**Reading text**
----------------
Bryan Gaensler of the University of Sydney led the team who now estimate the disc of our galaxy to be 12,000 rather than 6,000 light years thick. Proving not all science requires big, expensive apparatus, the researchers downloaded data from the Internet and analysed it in a spreadsheet.
"We were tossing around ideas about the size of the Galaxy, and thought we had better check the standard numbers that everyone uses," said Gaensler. "It took us just a few hours to calculate this for ourselves. We thought we had to be wrong, so we checked and rechecked and couldn't find any mistakes."
Their results were presented at a meeting of the American Astronomical Society in Austin, Texas, last month, and are now slated for publication in an academic journal. The new estimate differs from previous calculations because Gaensler's team was more selective about the pulsars they used as a data source.
Short for 'pulsating stars', pulsars are rotating neutron stars - the remnants of massive suns that have collapsed into extremely dense objects. Rather like the beam of a lighthouse, they emit electromagnetic radiation in the form of radio waves as they rotate.
"As light from these pulsars travels to us, it interacts with electrons scattered between the stars (the Warm Ionised Medium, or WIM), which slows the light down," said Gaensler.
In particular, the longer (redder) wavelengths of these pulses slow down more than the shorter (bluer) wavelengths, so by seeing how far the red lags behind the blue we can calculate how much WIM the pulse has travelled through, he said. The concept is similar to counting the time between a crash of thunder and a flash of lightning to measure how far away it is.
By using the light from pulsars to measure where the WIM ends, we can estimate the edge of the galaxy, said Gaensler. "If you know the distance to the pulsar accurately, then you can work out how dense the WIM is and where it stops – in other words where the galaxy's edge is."
Less, but more
Of the thousands of pulsars known in and around our galaxy, only about 60 have well known distances. But to measure the thickness of the Milky Way, Gaensler's team focussed only on those sitting directly above or below us. Previous estimates measured the distance to pulsars diagonally above and below us in the direction of the upper and lower edge of the galaxy. But this yields a less accurate estimate of the thickness of the galactic disc, said the researchers.
----------------
**Data excerpt**
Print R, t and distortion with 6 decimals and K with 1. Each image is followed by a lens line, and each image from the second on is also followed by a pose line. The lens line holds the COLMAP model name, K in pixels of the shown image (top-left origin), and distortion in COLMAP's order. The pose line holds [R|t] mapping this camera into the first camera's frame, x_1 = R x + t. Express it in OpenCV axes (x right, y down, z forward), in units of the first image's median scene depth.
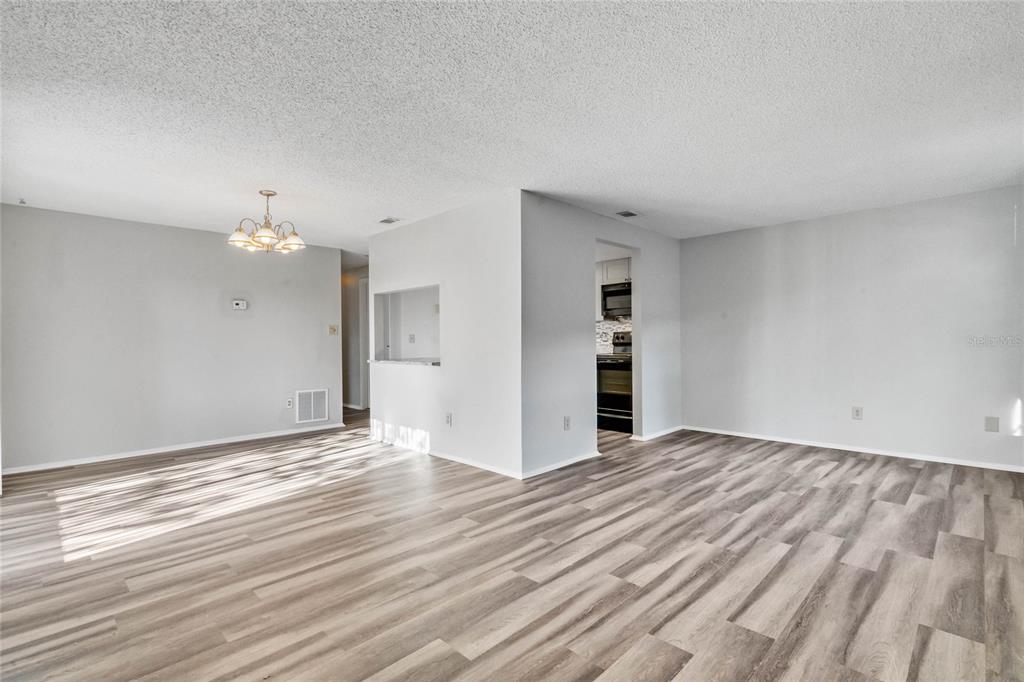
lens RADIAL K [[466.1, 0, 512.0], [0, 466.1, 341.0], [0, 0, 1]] dist [-0.000535, 0.000120]
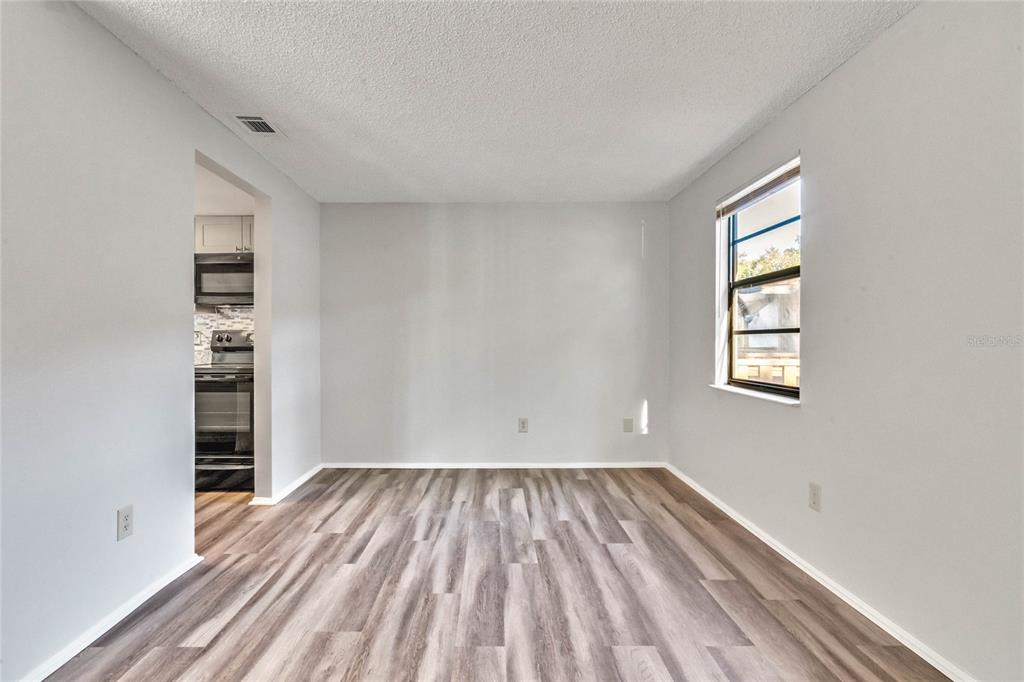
----------------
**What you are asked to do**
Please state how thick Gaensler's team now estimates the disc of our galaxy to be, according to the article on the Milky Way's thickness.

**Solution to the problem**
12,000 light years